A trader at the Egyptian stock exchange in Cairo (Reuters)
A trader at the Egyptian stock exchange in Cairo (Reuters)

The escalating conflict between Israel and Iran cast a heavy shadow over Arab financial markets on Sunday, triggering sharp selloffs, particularly in the Gulf. Investors fled risk amid fears of a prolonged confrontation, though some analysts pointed to potential recoveries in select regional markets should oil prices continue to rise.

Oil surged on Friday as Israel launched strikes against Iranian targets, with prices jumping as much as 13%. Global financial institutions now expect further increases if hostilities persist.

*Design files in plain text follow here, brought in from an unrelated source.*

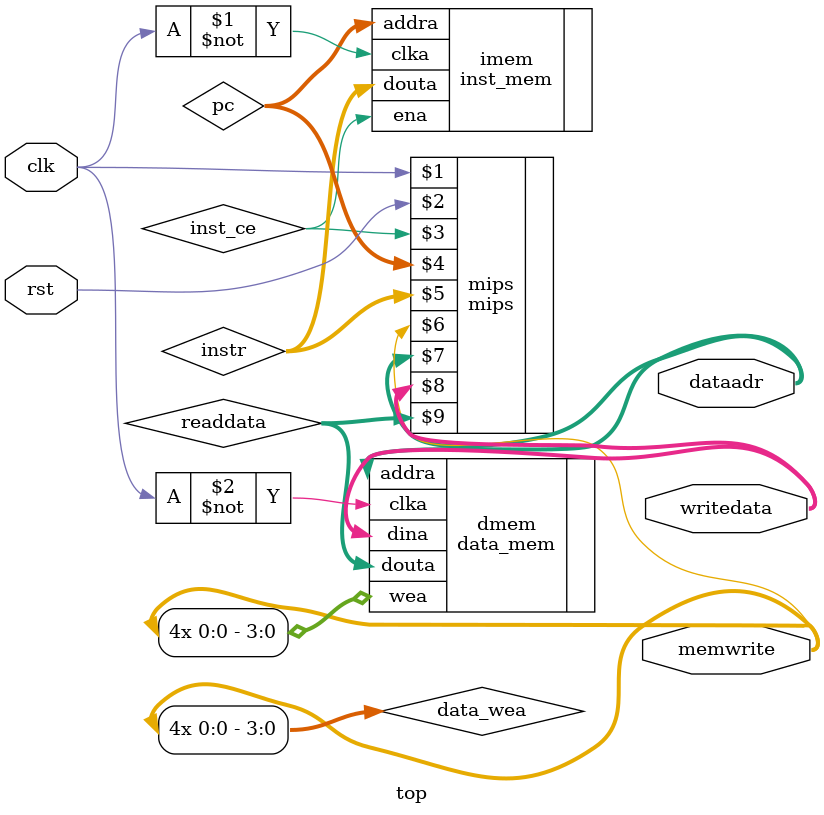
<source format=v>
`timescale 1ns / 1ps


module top(
	input wire clk,rst,
	output wire[31:0] writedata,dataadr,
	output wire memwrite
    );
	// wire clk;
	wire inst_ce;
	wire[31:0] pc,instr,readdata;

	//   clk_div instance_name(
 //    	// Clock out ports
	//     .clk_out1(hclk),     // output clk_out1
	//    // Clock in ports
	//     .clk_in1(clk)
 //    	); 
   	wire [3:0] data_wea;
   	assign data_wea = {4{memwrite}};

	mips mips(clk,rst,inst_ce, pc,instr,memwrite,dataadr,writedata,readdata);
	inst_mem imem(.clka(~clk),.ena(inst_ce),.addra(pc),.douta(instr));
	data_mem dmem(.addra(dataadr), .clka(~clk), .wea(data_wea),.dina(writedata),.douta(readdata));
endmodule

</source>
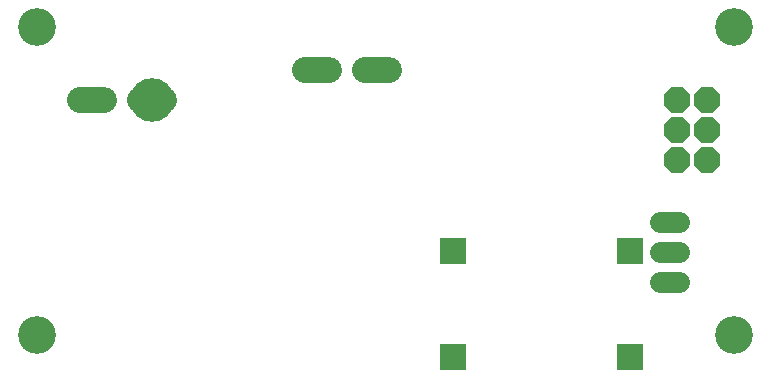
<source format=gbr>
G04 EAGLE Gerber RS-274X export*
G75*
%MOMM*%
%FSLAX34Y34*%
%LPD*%
%INSoldermask Bottom*%
%IPPOS*%
%AMOC8*
5,1,8,0,0,1.08239X$1,22.5*%
G01*
G04 Define Apertures*
%ADD10C,3.203200*%
%ADD11P,2.40204X8X112.5*%
%ADD12C,2.219200*%
%ADD13C,1.803200*%
%ADD14R,2.203200X2.203200*%
%ADD15C,3.703200*%
D10*
X620000Y290000D03*
X620000Y30000D03*
X30000Y30000D03*
X30000Y290000D03*
D11*
X571500Y177800D03*
X596900Y177800D03*
X571500Y203200D03*
X596900Y203200D03*
X571500Y228600D03*
X596900Y228600D03*
D12*
X86280Y228600D02*
X66120Y228600D01*
X116920Y228600D02*
X137080Y228600D01*
D13*
X557000Y74600D02*
X573000Y74600D01*
X573000Y100000D02*
X557000Y100000D01*
X557000Y125400D02*
X573000Y125400D01*
D12*
X276780Y254000D02*
X256620Y254000D01*
X307420Y254000D02*
X327580Y254000D01*
D14*
X382200Y101000D03*
X382200Y11000D03*
X532200Y101000D03*
X532200Y11000D03*
D15*
X127000Y228600D03*
M02*

</source>
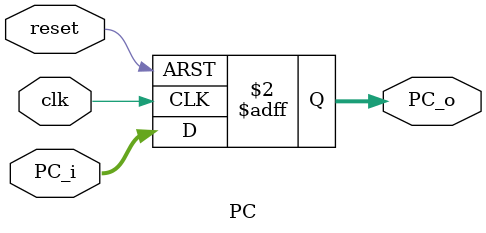
<source format=v>
`timescale 1ns / 1ps
module PC(reset, clk, PC_i, PC_o);
    //Input Clock Signals
    input reset;             
    input clk;
    //Input PC             
    input [31:0] PC_i;
    //Output PC  
    output reg [31:0] PC_o; 

    always@(posedge reset or posedge clk)
    begin
        if(reset) begin
            PC_o <= 0;
        end else begin
            PC_o <= PC_i;
        end 
    end
endmodule
</source>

JPMorgan forecasts oil could hit $130 per barrel, while Rystad Energy projects prices may soar to $150.

Israel’s strikes reportedly targeted nuclear facilities and ballistic missile factories inside Iran. Tehran retaliated with attacks on Israeli territory and canceled nuclear talks slated for Sunday, negotiations that the US described as the only viable path to halting Israel’s bombing campaign.

Gulf stock markets reacted immediately. The Saudi market, the region’s largest, fell 1%, hitting a 12-month low, with bank stocks leading the decline. Al Rajhi Bank dropped 1.5%, dragging the main index lower. The market had initially plunged by nearly 3.8% before trimming losses after Aramco shares rose 2%.

Qatar’s benchmark index tumbled 3.2%, its steepest one-day drop since April, with every listed company ending in the red. Qatar National Bank, the Gulf’s largest lender, declined 4.2%, while Qatar Gas Transport Company lost 3.3%.

Kuwait’s stock exchange posted its worst daily performance since April, with the premier market index sliding 3.9%, its sharpest drop since April 6.

Markets in the UAE, which operate on Fridays, were among the first to react to the conflict. Abu Dhabi’s index fell 1.34%, while Dubai’s dropped 1.87% during Friday trading. Oman’s Muscat Stock Exchange declined 0.87%, and Bahrain’s bourse slid 0.81%.

Egypt, already grappling with economic challenges, saw its main index plummet 7% at the start of Sunday’s session before paring losses to close down 4.6%. The sharp decline was driven by a wave of regional selling as investors assessed the broader implications of a potential war in the Middle East.